Recurrence transfinie

Recurrence transfinie

Récurrence transfinie


La récurrence transfinie, appelée aussi sous l'influence anglaise induction transfinie, permet de construire des objets et de démontrer des théorèmes sur des ensembles infinis.

Elle généralise la récurrence ordinaire sur N en considérant des familles indexées par un ordinal infini quelconque au lieu de se borner au plus petit qu'est N, appelé ω en tant que nombre ordinal.

Une fois compris ce qu'est un ordinal, on dispose là d'un outil très commode, que l'on peut utiliser conjointement avec l'axiome du choix à la place du lemme de Zorn, pour faire des constructions conformes à l'intuition et où l'on dispose de renseignements précis pour une étude approfondie.

Sommaire

Notions préliminaires

Comme nous parlerons beaucoup des ordinaux dans cet article il peut être pertinent de rappeler que :

Les ordinaux sont des sortes de nombres. C’est-à-dire que le début de la classe des ordinaux (ceux plus petits que ω) peut être identifié à l'ensemble \N des nombres naturels, et que les relations donnant à \N sa structure (successeur, somme, produit ...?) peuvent être étendues à cet ensemble des ordinaux.

Domaine d'application

La récurrence transfinie s'applique à des ensembles ou des classes munis d'une relation de bon ordre.
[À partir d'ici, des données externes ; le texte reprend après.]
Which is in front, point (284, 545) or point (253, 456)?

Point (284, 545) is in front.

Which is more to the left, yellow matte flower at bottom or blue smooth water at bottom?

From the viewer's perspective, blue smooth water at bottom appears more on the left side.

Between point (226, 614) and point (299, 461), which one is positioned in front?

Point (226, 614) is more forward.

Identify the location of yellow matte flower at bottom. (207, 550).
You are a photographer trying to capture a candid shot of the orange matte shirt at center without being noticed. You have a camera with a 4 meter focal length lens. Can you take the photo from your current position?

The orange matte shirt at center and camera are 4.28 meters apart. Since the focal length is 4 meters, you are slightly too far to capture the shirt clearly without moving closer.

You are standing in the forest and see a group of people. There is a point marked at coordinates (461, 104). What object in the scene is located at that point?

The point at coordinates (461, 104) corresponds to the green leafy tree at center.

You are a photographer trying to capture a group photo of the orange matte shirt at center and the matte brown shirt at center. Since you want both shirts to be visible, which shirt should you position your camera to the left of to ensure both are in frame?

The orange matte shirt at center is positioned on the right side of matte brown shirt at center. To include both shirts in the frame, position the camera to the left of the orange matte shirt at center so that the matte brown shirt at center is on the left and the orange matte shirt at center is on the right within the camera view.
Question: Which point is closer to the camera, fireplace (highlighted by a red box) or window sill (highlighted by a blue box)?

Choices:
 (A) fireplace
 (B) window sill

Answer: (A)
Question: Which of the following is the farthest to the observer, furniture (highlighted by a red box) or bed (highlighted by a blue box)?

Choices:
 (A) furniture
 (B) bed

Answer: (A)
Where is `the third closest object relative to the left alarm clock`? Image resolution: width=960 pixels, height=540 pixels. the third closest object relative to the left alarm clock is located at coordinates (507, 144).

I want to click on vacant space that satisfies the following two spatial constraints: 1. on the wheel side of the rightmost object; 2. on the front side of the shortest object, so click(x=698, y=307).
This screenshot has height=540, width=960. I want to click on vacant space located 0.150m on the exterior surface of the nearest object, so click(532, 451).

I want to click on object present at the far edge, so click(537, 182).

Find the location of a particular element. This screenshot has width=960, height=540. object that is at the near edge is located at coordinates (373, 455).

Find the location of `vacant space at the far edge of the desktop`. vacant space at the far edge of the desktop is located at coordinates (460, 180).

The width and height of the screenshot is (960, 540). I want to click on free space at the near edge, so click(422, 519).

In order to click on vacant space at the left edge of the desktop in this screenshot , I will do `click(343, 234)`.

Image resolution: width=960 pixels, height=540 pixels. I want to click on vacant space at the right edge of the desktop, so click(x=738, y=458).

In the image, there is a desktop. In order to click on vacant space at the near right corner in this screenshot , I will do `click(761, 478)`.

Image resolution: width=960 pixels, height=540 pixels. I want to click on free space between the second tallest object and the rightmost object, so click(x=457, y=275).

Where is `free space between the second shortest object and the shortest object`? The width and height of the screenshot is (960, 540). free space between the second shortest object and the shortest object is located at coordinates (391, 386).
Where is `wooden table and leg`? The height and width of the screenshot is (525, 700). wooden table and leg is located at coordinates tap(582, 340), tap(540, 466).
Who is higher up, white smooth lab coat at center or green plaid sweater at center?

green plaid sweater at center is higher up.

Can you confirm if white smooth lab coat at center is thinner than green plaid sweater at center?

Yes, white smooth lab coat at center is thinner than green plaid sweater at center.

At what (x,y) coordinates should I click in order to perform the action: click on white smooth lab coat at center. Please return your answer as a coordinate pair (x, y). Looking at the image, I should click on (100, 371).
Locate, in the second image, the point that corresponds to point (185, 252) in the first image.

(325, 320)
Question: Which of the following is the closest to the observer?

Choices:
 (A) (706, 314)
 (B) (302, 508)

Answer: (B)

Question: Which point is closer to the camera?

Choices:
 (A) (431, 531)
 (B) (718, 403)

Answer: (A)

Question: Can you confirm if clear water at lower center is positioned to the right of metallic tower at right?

  • Comme tout ensemble muni d'une relation de bon ordre est isomorphe (pour l'ordre) à un et un seul ordinal (où la relation de bonne ordre est la relation d'appartenance), nous étudierons essentiellement la récurrence infinie sur les seuls ordinaux. Les résultats étant transposables par isomorphisme.
  • L'extension de la méthode à tout ensemble est possible via l'utilisation du théorème de Zermelo, équivalent (modulo ZF) à l'axiome du choix, et qui affirme que tout ensemble peut être muni d'une relation de bon ordre. Par exemple il faut l'axiome du choix pour affirmer que R, l'ensemble des réels, est bien ordonnable.

Démonstration par récurrence transfinie

  • L'objectif est de démontrer qu'une certaine propriété vaut pour tout objet d'un domaine considéré.
  • En arithmétique on dispose d'un schéma d'axiomes permettant de le faire sur l'ensemble des entiers, voir raisonnement par récurrence.
  • En théorie des ensembles c'est un théorème applicable à toute classe bien ordonnée, ce que sont en particulier les ensembles que sont les ordinaux.

Sur une classe

Une classe est un rassemblement d'ensembles qui ne peut sans contradiction être considérée comme un ensemble, comme la classe V de tous les ensembles. Voir classe

Sur une classe bien ordonnée

Sur la classe des ordinaux

Soit F(x) une formule avec pour seule variable libre x, on a alors :

  • Théorème : ∀ α { On(α) ⇒ [ ∀ β ( β ∈ α ⇒ F(β) ) ⇒ F(α) ] } ⇒ ∀ γ { On(γ) ⇒ F(γ) }(théorème *)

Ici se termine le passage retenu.